Practically No One Involved in “Interview with the Vampire” Movie Read Anne Rice’s Book

You might not believe this but almost no one that was involved with the film Interview With The Vampire actually read the book. Tom Cruise managed to read the entire series so he was at least up on what the part had to offer and what the story was all about. However Brad Pitt and the director, Neil Jordan, didn’t bother reading the entire book. In Jordan’s case it’s been said that he was simply too lazy to read the series, while Pitt didn’t get past the first chapter since he thought the book was a waste of time. That’s not exactly high praise from those that are in many ways responsible for the story and how it looks on film.

From the director’s standpoint Jordan should have been one of the first to at least peruse the book and try to get the main points. A director’s life might be extremely busy and filled from sun up to sun down with things to do but when the movie you’re working on demands a great wealth of detail and adherence to the story it should be deemed important to actually read the thing. A screenplay can only go so far in describing what needs to be in the movie, while a book can give the level of description needed to really flesh things out.

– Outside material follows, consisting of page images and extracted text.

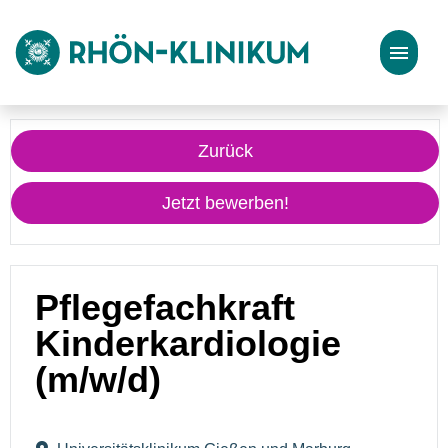
Stellenangebote
Zurück
Bewerbungstipps
Jetzt bewerben!
Pflegefachkraft
Kinderkardiologie
(m/w/d)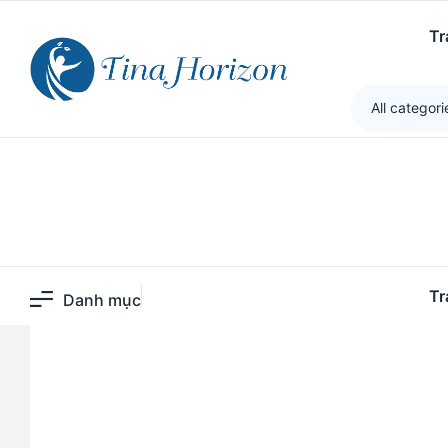
Tina Horizon
>
Sản phẩm
>
Tinh Dầu Kích Thích Mọ
Tr
All categori
Tr
Danh mục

The actor’s should at least read the passages that have to do with their characters, as this could allow them to really nail the emotional states, the looks, and the reactions of said characters to their environment. If nothing else reading the book gives the actor the right state of mind to enter so that they might bring their character to life in a much more professional and efficient way. I might not be an actor or know how to get into character but there is a big difference between those that enjoy the roles they’re put into and those that don’t. In some regards it was possible to see how Brad Pitt did not fully enjoy this movie, while it seemed that Tom Cruise was at least willing to put up a brave front and get into his character.

There was no real word on whether Kirsten Dunst had read the book at all, though her character was fairly important. It does seem counterproductive to not assign the passages of the book that have to do with each character so that they can understand the role they’re playing and assimilate to it in an easier manner. Of course what do I know? I’m just a writer voicing an opinion. Of course it’s one that might be voiced by countless other fans that would surely be dumbstruck to learn that quite often their favorite actors don’t really get into the characters they play until the final moment when they must put up or shut up.

Those actors that go the extra mile and read the book that inspires their movie, if there is one, are those that tend to do the best.